> [Assignment]
Without changing a single character, write out every record below.

> [Records supplied]

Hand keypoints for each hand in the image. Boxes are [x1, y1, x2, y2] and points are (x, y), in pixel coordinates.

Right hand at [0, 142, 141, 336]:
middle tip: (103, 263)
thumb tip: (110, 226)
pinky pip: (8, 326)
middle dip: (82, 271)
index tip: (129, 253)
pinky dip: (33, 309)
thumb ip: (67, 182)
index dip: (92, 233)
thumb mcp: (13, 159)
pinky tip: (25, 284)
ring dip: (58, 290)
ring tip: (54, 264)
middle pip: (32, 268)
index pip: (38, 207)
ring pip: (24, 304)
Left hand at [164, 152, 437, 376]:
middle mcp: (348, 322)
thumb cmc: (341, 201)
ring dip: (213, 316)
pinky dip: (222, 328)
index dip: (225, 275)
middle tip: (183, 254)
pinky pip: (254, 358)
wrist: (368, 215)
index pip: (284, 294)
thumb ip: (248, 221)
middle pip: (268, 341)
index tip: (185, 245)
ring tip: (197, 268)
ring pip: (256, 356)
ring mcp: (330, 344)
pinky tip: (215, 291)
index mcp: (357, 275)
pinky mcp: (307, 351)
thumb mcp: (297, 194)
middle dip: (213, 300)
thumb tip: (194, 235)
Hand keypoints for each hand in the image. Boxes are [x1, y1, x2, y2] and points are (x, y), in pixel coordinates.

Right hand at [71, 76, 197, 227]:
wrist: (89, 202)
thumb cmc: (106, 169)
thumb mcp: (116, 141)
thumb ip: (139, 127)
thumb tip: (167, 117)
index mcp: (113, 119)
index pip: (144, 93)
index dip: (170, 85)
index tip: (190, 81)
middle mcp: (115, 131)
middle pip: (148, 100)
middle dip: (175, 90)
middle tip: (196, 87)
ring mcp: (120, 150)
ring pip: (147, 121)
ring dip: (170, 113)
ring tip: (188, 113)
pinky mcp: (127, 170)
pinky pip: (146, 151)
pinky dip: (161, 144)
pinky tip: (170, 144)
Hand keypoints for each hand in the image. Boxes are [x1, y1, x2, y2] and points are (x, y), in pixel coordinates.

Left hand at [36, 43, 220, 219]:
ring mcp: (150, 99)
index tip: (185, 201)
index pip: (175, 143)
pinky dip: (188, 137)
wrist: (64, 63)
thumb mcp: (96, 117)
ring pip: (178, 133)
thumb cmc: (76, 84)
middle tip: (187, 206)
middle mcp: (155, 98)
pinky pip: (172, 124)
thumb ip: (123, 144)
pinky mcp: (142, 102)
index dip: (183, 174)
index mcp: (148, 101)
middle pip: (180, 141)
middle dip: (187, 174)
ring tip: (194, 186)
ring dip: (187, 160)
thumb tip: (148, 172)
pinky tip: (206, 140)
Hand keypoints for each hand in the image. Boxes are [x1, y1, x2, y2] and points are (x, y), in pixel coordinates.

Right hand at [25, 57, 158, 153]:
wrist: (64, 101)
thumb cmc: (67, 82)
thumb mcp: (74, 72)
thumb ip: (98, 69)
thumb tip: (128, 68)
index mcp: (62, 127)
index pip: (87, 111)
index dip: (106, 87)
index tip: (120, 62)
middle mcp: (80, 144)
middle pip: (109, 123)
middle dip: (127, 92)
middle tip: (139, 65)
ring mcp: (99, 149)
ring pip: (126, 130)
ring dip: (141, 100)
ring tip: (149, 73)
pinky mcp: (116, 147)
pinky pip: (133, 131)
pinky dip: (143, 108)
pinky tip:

> [Finished exercise]
Hand keypoints for each hand in the image. Boxes are [x1, y1, x2, y2] and points are (x, y), in pixel coordinates.

Right hand at [0, 142, 141, 336]:
middle tip: (103, 263)
thumb tip: (110, 226)
pinky pip: (8, 326)
middle dip: (82, 271)
index tip: (129, 253)
pinky dip: (33, 309)
thumb ip: (67, 182)
index dip: (92, 233)
thumb mcp: (13, 159)
pinky tip: (25, 284)
ring dip: (58, 290)
ring tip: (54, 264)
middle pip: (32, 268)
index pip: (38, 207)
ring pip: (24, 304)
Left hand at [164, 152, 437, 376]:
middle mcp: (348, 322)
thumb cmc: (341, 201)
ring dip: (213, 316)
pinky dip: (222, 328)
index dip: (225, 275)
middle tip: (183, 254)
pinky pip: (254, 358)
wrist: (368, 215)
index pip: (284, 294)
thumb ip: (248, 221)
middle pip: (268, 341)
index tip: (185, 245)
ring tip: (197, 268)
ring pip: (256, 356)
ring mcp: (330, 344)
pinky tip: (215, 291)
index mcp: (357, 275)
pinky mcp: (307, 351)
thumb mcp: (297, 194)
middle dip: (213, 300)
thumb tip: (194, 235)
Hand keypoints for each hand in the image. Boxes are [x1, y1, x2, y2] and points are (x, y), in pixel coordinates.

Right hand at [71, 76, 197, 227]:
wrist: (89, 202)
thumb cmc: (106, 169)
thumb mcp: (116, 141)
thumb ip: (139, 127)
thumb tip: (167, 117)
index mcp: (113, 119)
index pip: (144, 93)
index dip: (170, 85)
index tip: (190, 81)
middle mcp: (115, 131)
middle pip: (148, 100)
middle dip: (175, 90)
middle tip: (196, 87)
ring mcp: (120, 150)
ring pip: (147, 121)
ring dip: (170, 113)
ring tip: (188, 113)
pinky mcp: (127, 170)
pinky pip: (146, 151)
pinky dip: (161, 144)
pinky tip: (170, 144)
Hand keypoints for each hand in the image. Boxes are [x1, y1, x2, y2] and points are (x, y), in pixel coordinates.

Left hand at [36, 43, 220, 219]:
ring mcp: (150, 99)
index tip: (185, 201)
index pip: (175, 143)
pinky dip: (188, 137)
wrist: (64, 63)
thumb mcp: (96, 117)
ring pip: (178, 133)
thumb cmc: (76, 84)
middle tip: (187, 206)
middle mcp: (155, 98)
pinky pip: (172, 124)
thumb ip: (123, 144)
pinky mcp: (142, 102)
index dip: (183, 174)
index mcp: (148, 101)
middle pip: (180, 141)
middle dip: (187, 174)
ring tip: (194, 186)
ring dip: (187, 160)
thumb tip: (148, 172)
pinky tip: (206, 140)
Hand keypoints for each hand in the image. Boxes are [x1, y1, x2, y2] and points are (x, y), in pixel coordinates.

Right hand at [25, 57, 158, 153]:
wrist: (64, 101)
thumb cmc: (67, 82)
thumb mcp: (74, 72)
thumb ip: (98, 69)
thumb tip: (128, 68)
index mcp: (62, 127)
index pip: (87, 111)
index dip: (106, 87)
index tip: (120, 62)
middle mcp: (80, 144)
middle pip: (109, 123)
middle dip: (127, 92)
middle tip: (139, 65)
ring mcp: (99, 149)
ring pip: (126, 130)
ring dip: (141, 100)
ring tip: (149, 73)
pinky mcp: (116, 147)
pinky pip: (133, 131)
pinky dip: (143, 108)
pinky tip:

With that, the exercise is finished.